Vintage guitar veteran David Davidson of Well Strung Guitars and the Songbirds vintage guitar museum retraces the history of the Les Paul Custom as we take a close look at this stunning 1958 Black Beauty…
David Davidson is no stranger to rare guitars. As the owner of Well Strung Guitars (formerly We Buy Guitars) in Plainview, New York, and COO and curator of the Songbirds vintage guitar museum in Chattanooga, Tennessee, he’s sourced vintage instruments for players and collectors for well over 40 years. His expert eye remains focused on rarities from the scarce to the absolutely unique, yet to this day he retains a soft spot for those all time classics that piqued his interest in the beginning.
“It was the Les Paul Custom that did it for me,” begins David. “I remember watching Bill Haley & His Comets’ Rock Around The Clock and the guitar player, Franny Beecher, was playing a Les Paul Custom. I thought that was just about the coolest thing I’d ever seen. I said to myself, ‘Wow! That is just beautiful.’ In that black and white film, it just bounced off the screen.

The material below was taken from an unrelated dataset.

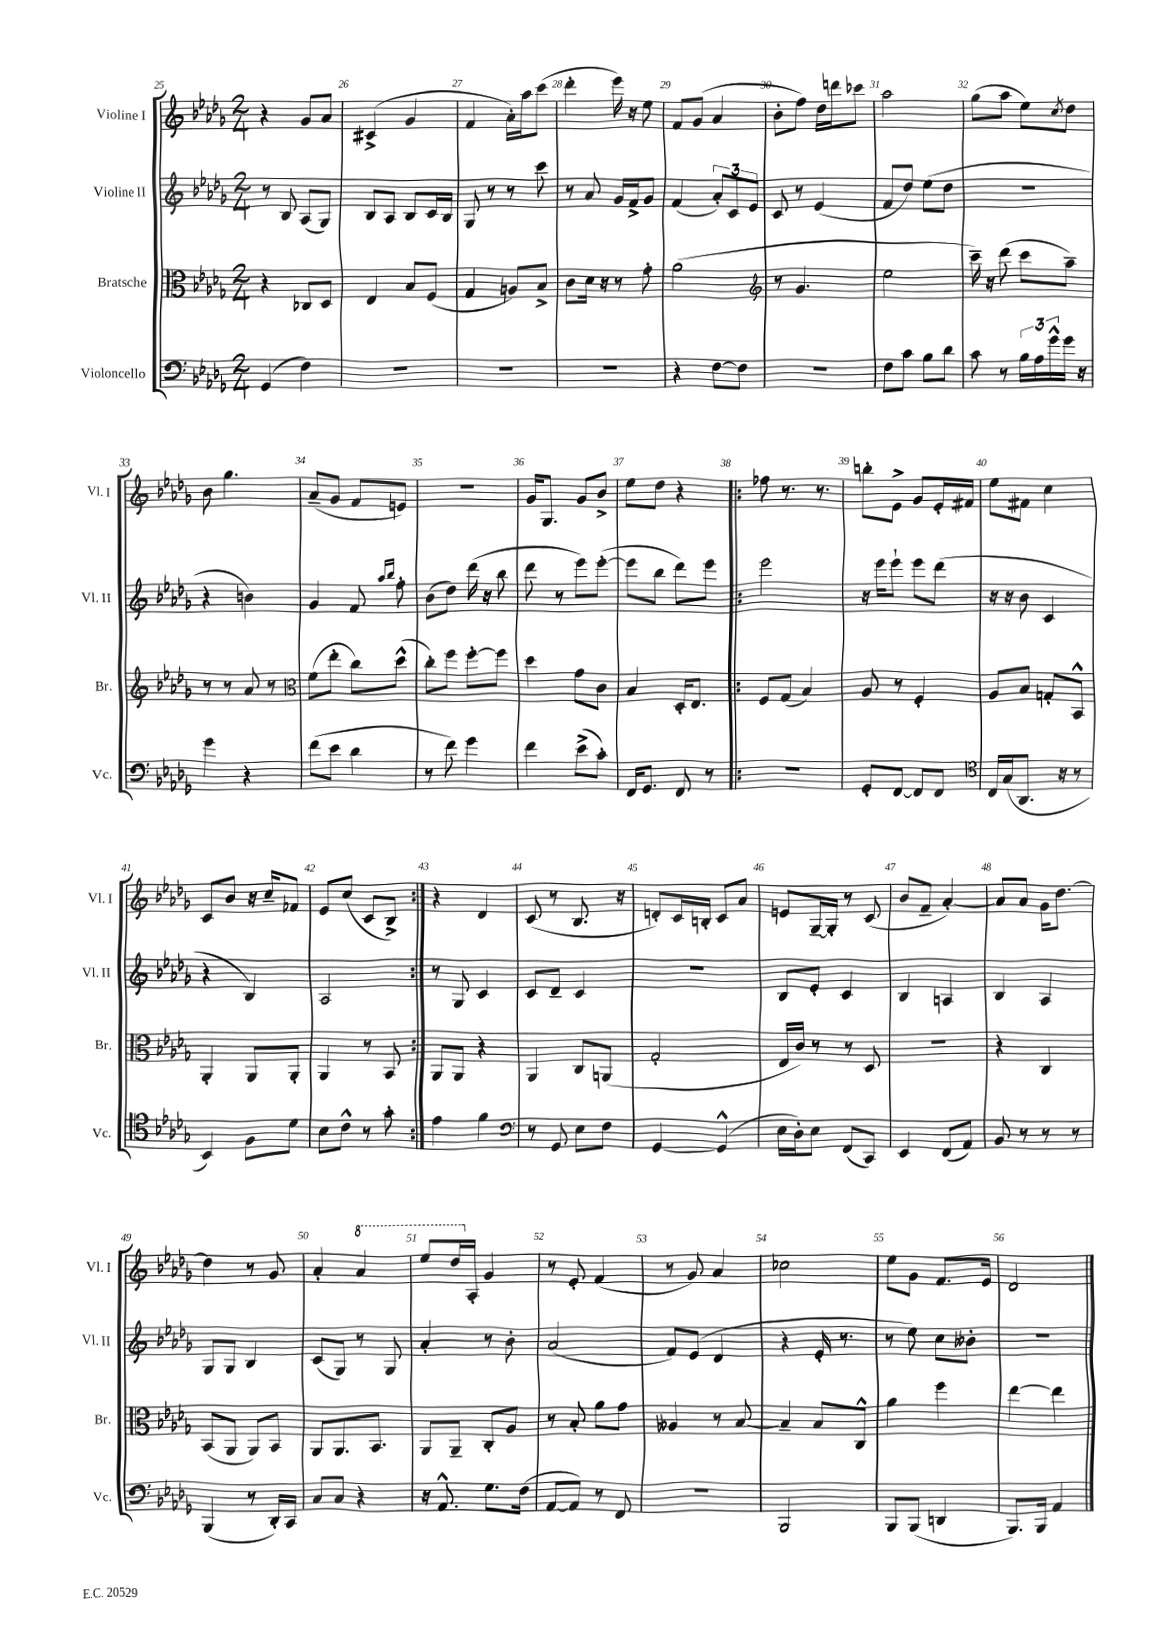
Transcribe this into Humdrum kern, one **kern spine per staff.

“I’ve opened up well over 10,000 guitars in my life,” David continues. “It’s a lot of fun and I still learn something new every day. You never stop learning. You’ve got to learn, and as an old hand, I love helping and teaching people about guitars. That’s what the [Songbirds] museum was all about in the first place. The educational aspect of guitars is very important to me and, at this stage in my career, it’s about teaching the next generation before all this stuff turns into firewood!”
Preserving vintage guitars themselves is as much to do with preserving our knowledge of them, and, in David’s case, his insight into what went on behind the veil at Gibson has always been rooted in a fascination with engineering.